Kazutoki Umezu Kiki Band “Dowser”

"Dowser"

(Zott) 2005

Umezu Kazutoki—Saxes and Bass Clarinet

Kido Natsuki—Electric Guitar

Hayakawa Takeharu—Electric Bass

Joe Trump—Drums, Percussion

The Kiki band is its own creature. Drawn from heavy metal guitar, middle-eastern melodies, four-limbed drumming and a rollicking fat bass, the quartet rocks, swings, jams, and explodes. This is cathartic music, with a constant series of unpredictable climaxes and unending curves in musical direction. Fans of past Kiki band recordings will find plenty to love here.

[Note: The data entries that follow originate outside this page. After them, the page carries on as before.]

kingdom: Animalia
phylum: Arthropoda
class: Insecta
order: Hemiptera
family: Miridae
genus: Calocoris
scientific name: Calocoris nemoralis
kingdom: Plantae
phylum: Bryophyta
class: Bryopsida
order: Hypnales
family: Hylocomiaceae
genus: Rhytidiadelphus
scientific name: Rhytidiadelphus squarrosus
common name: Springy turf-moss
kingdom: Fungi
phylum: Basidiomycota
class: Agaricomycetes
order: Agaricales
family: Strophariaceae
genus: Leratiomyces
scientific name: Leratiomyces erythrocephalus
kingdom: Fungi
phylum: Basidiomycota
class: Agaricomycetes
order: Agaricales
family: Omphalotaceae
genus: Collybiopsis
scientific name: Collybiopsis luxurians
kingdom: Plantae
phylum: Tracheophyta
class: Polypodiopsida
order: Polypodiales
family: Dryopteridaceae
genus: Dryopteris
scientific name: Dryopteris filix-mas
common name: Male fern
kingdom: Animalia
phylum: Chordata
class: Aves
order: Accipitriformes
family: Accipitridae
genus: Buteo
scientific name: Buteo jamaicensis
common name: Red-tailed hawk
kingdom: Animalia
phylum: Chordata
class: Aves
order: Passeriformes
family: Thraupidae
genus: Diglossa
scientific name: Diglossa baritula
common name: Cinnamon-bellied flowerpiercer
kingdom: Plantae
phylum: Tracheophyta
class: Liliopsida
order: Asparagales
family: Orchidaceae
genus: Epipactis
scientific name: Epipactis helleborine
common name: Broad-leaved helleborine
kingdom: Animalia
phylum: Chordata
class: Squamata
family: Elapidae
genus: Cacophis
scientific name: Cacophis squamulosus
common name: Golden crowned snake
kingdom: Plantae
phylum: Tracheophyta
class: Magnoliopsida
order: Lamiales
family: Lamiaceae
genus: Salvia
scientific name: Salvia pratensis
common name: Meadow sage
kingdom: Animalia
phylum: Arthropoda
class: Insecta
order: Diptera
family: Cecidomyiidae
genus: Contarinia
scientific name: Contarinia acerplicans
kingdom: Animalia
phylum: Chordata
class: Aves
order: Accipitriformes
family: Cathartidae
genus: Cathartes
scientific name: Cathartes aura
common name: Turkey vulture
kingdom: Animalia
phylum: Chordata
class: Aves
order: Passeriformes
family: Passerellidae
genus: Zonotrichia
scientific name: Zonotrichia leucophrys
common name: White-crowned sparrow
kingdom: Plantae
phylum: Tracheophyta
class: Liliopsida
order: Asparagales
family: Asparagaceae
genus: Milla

The opening tune "Squirrelly Dragon" moves through a series of musical episodes with energy and brashness. It's a great tune that draws you in and demands your attention with loudness, no matter what volume you have your player set at. The second tune, "Monkey Mash," takes off with a nimble guitar line and wide-open sax playing, which converge and depart and flee into interesting spaces. Drummer Trump gets in some full-on rock-style drumming in here and everyone blasts away at their chosen instruments without restraint.

"The beginning was failed" slows down for a bit, and everyone relaxes into a meditative piece that builds to anthem-like proportions. Its sparse lyricism and heartfelt minimal approach are like a beautiful break in the middle of the song list. Yet, the hanging on certain notes and care with delivery come out clearly.

"Viva Chuo-line Jazz" picks the pace back up for a full-on blast of the energy that pours out of Chuo line clubs nightly. Everyone's clearly into this tune and the pace hardly slows for a breath. "Dowser" gives moment of reprieve, before "A fort of Zanzibal" takes on a swirling Mediterranean melody by Umezu to close out the CD.

There may be no brand-new directions from the Kiki band here compared to past CDs, but there doesn't need to be. It's more of a very, very good thing.